**Your objective**
In the material below, find the line containing "I come from" and the line containing "The layout (the", then reproduce exactly both of them and every line between, and nothing else.

**Entries shown**
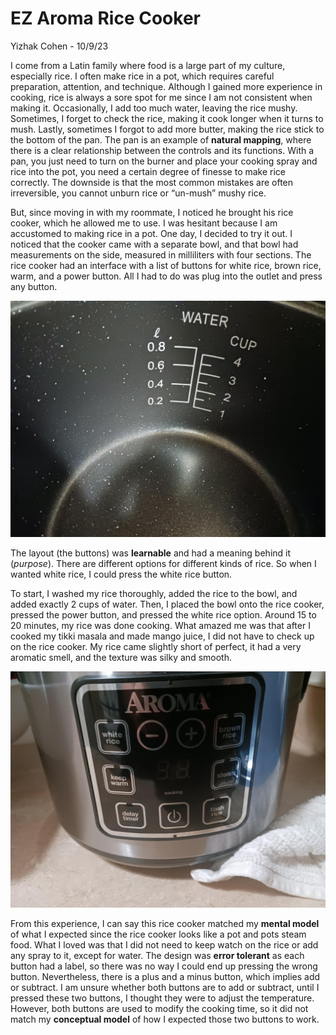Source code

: # EZ Aroma Rice Cooker
Yizhak Cohen - 10/9/23 

I come from a Latin family where food is a large part of my culture, especially rice. I often make rice in a pot, which requires careful preparation, attention, and technique. Although I gained more experience in cooking, rice is always a sore spot for me since I am not consistent when making it. Occasionally, I add too much water, leaving the rice mushy. Sometimes, I forget to check the rice, making it cook longer when it turns to mush. Lastly, sometimes I forgot to add more butter, making the rice stick to the bottom of the pan. The pan is an example of **natural mapping**, where there is a clear relationship between the controls and its functions. With a pan, you just need to turn on the burner and place your cooking spray and rice into the pot, you need a certain degree of finesse to make rice correctly. The downside is that the most common mistakes are often irreversible, you cannot unburn rice or “un-mush” mushy rice. 

But, since moving in with my roommate, I noticed he brought his rice cooker, which he allowed me to use. I was hesitant because I am accustomed to making rice in a pot. One day, I decided to try it out. I noticed that the cooker came with a separate bowl, and that bowl had measurements on the side, measured in milliliters with four sections. The rice cooker had an interface with a list of buttons for white rice, brown rice, warm, and a power button. All I had to do was plug into the outlet and press any button.

<img alt="Bowl" src="../assets/bowl.jpg"/>

The layout (the buttons) was **learnable** and had a meaning behind it (*purpose*). There are different options for different kinds of rice. So when I wanted white rice, I could press the white rice button.

To start, I washed my rice thoroughly, added the rice to the bowl, and added exactly 2 cups of water. Then, I placed the bowl onto the rice cooker, pressed the power button, and pressed the white rice option. Around 15 to 20 minutes, my rice was done cooking. What amazed me was that after I cooked my tikki masala and made mango juice, I did not have to check up on the rice cooker. My rice came slightly short of perfect, it had a very aromatic smell, and the texture was silky and smooth.

<img alt="Buttons" src="../assets/cooker_buttons.jpg"/>

From this experience, I can say this rice cooker matched my **mental model** of what I expected since the rice cooker looks like a pot and pots steam food.  What I loved was that I did not need to keep watch on the rice or add any spray to it, except for water. The design was **error tolerant** as each button had a label, so there was no way I could end up pressing the wrong button. Nevertheless, there is a plus and a minus button, which implies add or subtract. I am unsure whether both buttons are to add or subtract, until I pressed these two buttons, I thought they were to adjust the temperature. However, both buttons are used to modify the cooking time, so it did not match my **conceptual model** of how I expected those two buttons to work.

**Output of the exercise**
I come from a Latin family where food is a large part of my culture, especially rice. I often make rice in a pot, which requires careful preparation, attention, and technique. Although I gained more experience in cooking, rice is always a sore spot for me since I am not consistent when making it. Occasionally, I add too much water, leaving the rice mushy. Sometimes, I forget to check the rice, making it cook longer when it turns to mush. Lastly, sometimes I forgot to add more butter, making the rice stick to the bottom of the pan. The pan is an example of **natural mapping**, where there is a clear relationship between the controls and its functions. With a pan, you just need to turn on the burner and place your cooking spray and rice into the pot, you need a certain degree of finesse to make rice correctly. The downside is that the most common mistakes are often irreversible, you cannot unburn rice or “un-mush” mushy rice. 

But, since moving in with my roommate, I noticed he brought his rice cooker, which he allowed me to use. I was hesitant because I am accustomed to making rice in a pot. One day, I decided to try it out. I noticed that the cooker came with a separate bowl, and that bowl had measurements on the side, measured in milliliters with four sections. The rice cooker had an interface with a list of buttons for white rice, brown rice, warm, and a power button. All I had to do was plug into the outlet and press any button.

<img alt="Bowl" src="../assets/bowl.jpg"/>

The layout (the buttons) was **learnable** and had a meaning behind it (*purpose*). There are different options for different kinds of rice. So when I wanted white rice, I could press the white rice button.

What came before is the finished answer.